[TASK OBJECTIVE]
Change "It reads" to "The time is" throughout the records below, keeping every other word the same.
..............................
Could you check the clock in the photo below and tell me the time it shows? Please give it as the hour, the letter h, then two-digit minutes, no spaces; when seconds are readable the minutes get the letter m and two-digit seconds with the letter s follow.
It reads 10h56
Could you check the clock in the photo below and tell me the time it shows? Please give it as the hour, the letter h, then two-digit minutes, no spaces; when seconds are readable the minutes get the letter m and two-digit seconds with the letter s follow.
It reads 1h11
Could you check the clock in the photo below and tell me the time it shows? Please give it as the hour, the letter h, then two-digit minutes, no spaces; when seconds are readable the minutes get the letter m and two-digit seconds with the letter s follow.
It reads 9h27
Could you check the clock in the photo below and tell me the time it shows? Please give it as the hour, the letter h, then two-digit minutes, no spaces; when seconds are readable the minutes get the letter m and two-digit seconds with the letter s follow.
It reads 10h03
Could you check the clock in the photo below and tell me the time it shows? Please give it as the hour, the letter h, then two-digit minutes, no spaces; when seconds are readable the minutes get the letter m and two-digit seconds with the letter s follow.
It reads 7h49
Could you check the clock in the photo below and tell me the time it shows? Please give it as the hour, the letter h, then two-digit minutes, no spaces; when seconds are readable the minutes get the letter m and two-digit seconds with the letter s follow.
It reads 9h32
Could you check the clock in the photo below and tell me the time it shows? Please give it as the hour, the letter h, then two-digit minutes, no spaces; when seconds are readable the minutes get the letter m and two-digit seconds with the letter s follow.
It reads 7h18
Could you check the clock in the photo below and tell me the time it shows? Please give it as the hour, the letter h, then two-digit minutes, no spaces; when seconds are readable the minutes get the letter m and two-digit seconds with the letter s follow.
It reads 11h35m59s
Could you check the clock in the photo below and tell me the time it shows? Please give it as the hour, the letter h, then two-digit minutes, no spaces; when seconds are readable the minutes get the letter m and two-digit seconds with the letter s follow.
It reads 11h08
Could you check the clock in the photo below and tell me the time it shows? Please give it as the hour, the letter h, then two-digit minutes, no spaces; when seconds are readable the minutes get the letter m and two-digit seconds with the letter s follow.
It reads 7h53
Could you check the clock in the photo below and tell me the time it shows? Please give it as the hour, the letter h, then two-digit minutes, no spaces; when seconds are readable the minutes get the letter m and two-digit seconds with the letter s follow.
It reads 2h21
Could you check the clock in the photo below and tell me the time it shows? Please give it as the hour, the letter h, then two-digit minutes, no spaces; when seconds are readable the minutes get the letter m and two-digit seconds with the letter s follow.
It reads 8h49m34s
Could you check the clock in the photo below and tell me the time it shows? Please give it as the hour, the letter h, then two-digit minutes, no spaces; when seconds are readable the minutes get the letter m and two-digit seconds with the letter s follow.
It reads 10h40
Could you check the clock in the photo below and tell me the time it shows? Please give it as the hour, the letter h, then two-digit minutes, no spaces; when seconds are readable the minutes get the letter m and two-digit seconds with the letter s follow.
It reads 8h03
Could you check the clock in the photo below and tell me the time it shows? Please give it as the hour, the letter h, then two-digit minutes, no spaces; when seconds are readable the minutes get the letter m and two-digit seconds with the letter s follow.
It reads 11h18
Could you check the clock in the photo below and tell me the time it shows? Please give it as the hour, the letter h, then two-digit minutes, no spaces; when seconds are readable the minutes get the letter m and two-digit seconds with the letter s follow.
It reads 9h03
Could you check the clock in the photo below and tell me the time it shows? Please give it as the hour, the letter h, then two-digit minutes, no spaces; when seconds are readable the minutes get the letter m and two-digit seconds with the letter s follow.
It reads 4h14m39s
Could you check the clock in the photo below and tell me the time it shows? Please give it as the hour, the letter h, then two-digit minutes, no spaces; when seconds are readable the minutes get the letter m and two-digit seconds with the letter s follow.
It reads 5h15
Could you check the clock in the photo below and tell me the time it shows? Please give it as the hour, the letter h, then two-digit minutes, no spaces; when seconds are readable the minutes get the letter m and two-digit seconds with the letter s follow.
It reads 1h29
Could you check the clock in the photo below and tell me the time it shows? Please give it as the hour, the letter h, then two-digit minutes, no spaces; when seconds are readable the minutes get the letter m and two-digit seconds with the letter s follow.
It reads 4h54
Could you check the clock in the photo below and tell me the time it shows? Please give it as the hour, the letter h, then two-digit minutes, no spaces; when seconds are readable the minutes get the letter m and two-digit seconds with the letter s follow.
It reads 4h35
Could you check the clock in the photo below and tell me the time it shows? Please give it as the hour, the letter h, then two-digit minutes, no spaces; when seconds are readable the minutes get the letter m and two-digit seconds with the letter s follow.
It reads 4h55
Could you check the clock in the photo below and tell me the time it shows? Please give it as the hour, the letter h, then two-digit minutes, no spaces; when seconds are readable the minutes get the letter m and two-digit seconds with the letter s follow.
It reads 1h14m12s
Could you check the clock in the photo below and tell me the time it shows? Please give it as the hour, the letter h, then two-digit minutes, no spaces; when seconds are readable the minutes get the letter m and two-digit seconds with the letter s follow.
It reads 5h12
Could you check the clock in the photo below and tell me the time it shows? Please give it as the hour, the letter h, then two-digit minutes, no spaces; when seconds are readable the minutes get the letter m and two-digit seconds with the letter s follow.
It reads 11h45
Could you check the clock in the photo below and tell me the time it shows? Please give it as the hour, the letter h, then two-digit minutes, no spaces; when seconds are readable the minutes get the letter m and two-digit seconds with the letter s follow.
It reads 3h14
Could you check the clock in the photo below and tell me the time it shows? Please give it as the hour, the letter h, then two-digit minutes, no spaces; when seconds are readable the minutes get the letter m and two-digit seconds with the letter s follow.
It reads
..............................
[RESULT BELOW]
Could you check the clock in the photo below and tell me the time it shows? Please give it as the hour, the letter h, then two-digit minutes, no spaces; when seconds are readable the minutes get the letter m and two-digit seconds with the letter s follow.
The time is 10h56
Could you check the clock in the photo below and tell me the time it shows? Please give it as the hour, the letter h, then two-digit minutes, no spaces; when seconds are readable the minutes get the letter m and two-digit seconds with the letter s follow.
The time is 1h11
Could you check the clock in the photo below and tell me the time it shows? Please give it as the hour, the letter h, then two-digit minutes, no spaces; when seconds are readable the minutes get the letter m and two-digit seconds with the letter s follow.
The time is 9h27
Could you check the clock in the photo below and tell me the time it shows? Please give it as the hour, the letter h, then two-digit minutes, no spaces; when seconds are readable the minutes get the letter m and two-digit seconds with the letter s follow.
The time is 10h03
Could you check the clock in the photo below and tell me the time it shows? Please give it as the hour, the letter h, then two-digit minutes, no spaces; when seconds are readable the minutes get the letter m and two-digit seconds with the letter s follow.
The time is 7h49
Could you check the clock in the photo below and tell me the time it shows? Please give it as the hour, the letter h, then two-digit minutes, no spaces; when seconds are readable the minutes get the letter m and two-digit seconds with the letter s follow.
The time is 9h32
Could you check the clock in the photo below and tell me the time it shows? Please give it as the hour, the letter h, then two-digit minutes, no spaces; when seconds are readable the minutes get the letter m and two-digit seconds with the letter s follow.
The time is 7h18
Could you check the clock in the photo below and tell me the time it shows? Please give it as the hour, the letter h, then two-digit minutes, no spaces; when seconds are readable the minutes get the letter m and two-digit seconds with the letter s follow.
The time is 11h35m59s
Could you check the clock in the photo below and tell me the time it shows? Please give it as the hour, the letter h, then two-digit minutes, no spaces; when seconds are readable the minutes get the letter m and two-digit seconds with the letter s follow.
The time is 11h08
Could you check the clock in the photo below and tell me the time it shows? Please give it as the hour, the letter h, then two-digit minutes, no spaces; when seconds are readable the minutes get the letter m and two-digit seconds with the letter s follow.
The time is 7h53
Could you check the clock in the photo below and tell me the time it shows? Please give it as the hour, the letter h, then two-digit minutes, no spaces; when seconds are readable the minutes get the letter m and two-digit seconds with the letter s follow.
The time is 2h21
Could you check the clock in the photo below and tell me the time it shows? Please give it as the hour, the letter h, then two-digit minutes, no spaces; when seconds are readable the minutes get the letter m and two-digit seconds with the letter s follow.
The time is 8h49m34s
Could you check the clock in the photo below and tell me the time it shows? Please give it as the hour, the letter h, then two-digit minutes, no spaces; when seconds are readable the minutes get the letter m and two-digit seconds with the letter s follow.
The time is 10h40
Could you check the clock in the photo below and tell me the time it shows? Please give it as the hour, the letter h, then two-digit minutes, no spaces; when seconds are readable the minutes get the letter m and two-digit seconds with the letter s follow.
The time is 8h03
Could you check the clock in the photo below and tell me the time it shows? Please give it as the hour, the letter h, then two-digit minutes, no spaces; when seconds are readable the minutes get the letter m and two-digit seconds with the letter s follow.
The time is 11h18
Could you check the clock in the photo below and tell me the time it shows? Please give it as the hour, the letter h, then two-digit minutes, no spaces; when seconds are readable the minutes get the letter m and two-digit seconds with the letter s follow.
The time is 9h03
Could you check the clock in the photo below and tell me the time it shows? Please give it as the hour, the letter h, then two-digit minutes, no spaces; when seconds are readable the minutes get the letter m and two-digit seconds with the letter s follow.
The time is 4h14m39s
Could you check the clock in the photo below and tell me the time it shows? Please give it as the hour, the letter h, then two-digit minutes, no spaces; when seconds are readable the minutes get the letter m and two-digit seconds with the letter s follow.
The time is 5h15
Could you check the clock in the photo below and tell me the time it shows? Please give it as the hour, the letter h, then two-digit minutes, no spaces; when seconds are readable the minutes get the letter m and two-digit seconds with the letter s follow.
The time is 1h29
Could you check the clock in the photo below and tell me the time it shows? Please give it as the hour, the letter h, then two-digit minutes, no spaces; when seconds are readable the minutes get the letter m and two-digit seconds with the letter s follow.
The time is 4h54
Could you check the clock in the photo below and tell me the time it shows? Please give it as the hour, the letter h, then two-digit minutes, no spaces; when seconds are readable the minutes get the letter m and two-digit seconds with the letter s follow.
The time is 4h35
Could you check the clock in the photo below and tell me the time it shows? Please give it as the hour, the letter h, then two-digit minutes, no spaces; when seconds are readable the minutes get the letter m and two-digit seconds with the letter s follow.
The time is 4h55
Could you check the clock in the photo below and tell me the time it shows? Please give it as the hour, the letter h, then two-digit minutes, no spaces; when seconds are readable the minutes get the letter m and two-digit seconds with the letter s follow.
The time is 1h14m12s
Could you check the clock in the photo below and tell me the time it shows? Please give it as the hour, the letter h, then two-digit minutes, no spaces; when seconds are readable the minutes get the letter m and two-digit seconds with the letter s follow.
The time is 5h12
Could you check the clock in the photo below and tell me the time it shows? Please give it as the hour, the letter h, then two-digit minutes, no spaces; when seconds are readable the minutes get the letter m and two-digit seconds with the letter s follow.
The time is 11h45
Could you check the clock in the photo below and tell me the time it shows? Please give it as the hour, the letter h, then two-digit minutes, no spaces; when seconds are readable the minutes get the letter m and two-digit seconds with the letter s follow.
The time is 3h14
Could you check the clock in the photo below and tell me the time it shows? Please give it as the hour, the letter h, then two-digit minutes, no spaces; when seconds are readable the minutes get the letter m and two-digit seconds with the letter s follow.
The time is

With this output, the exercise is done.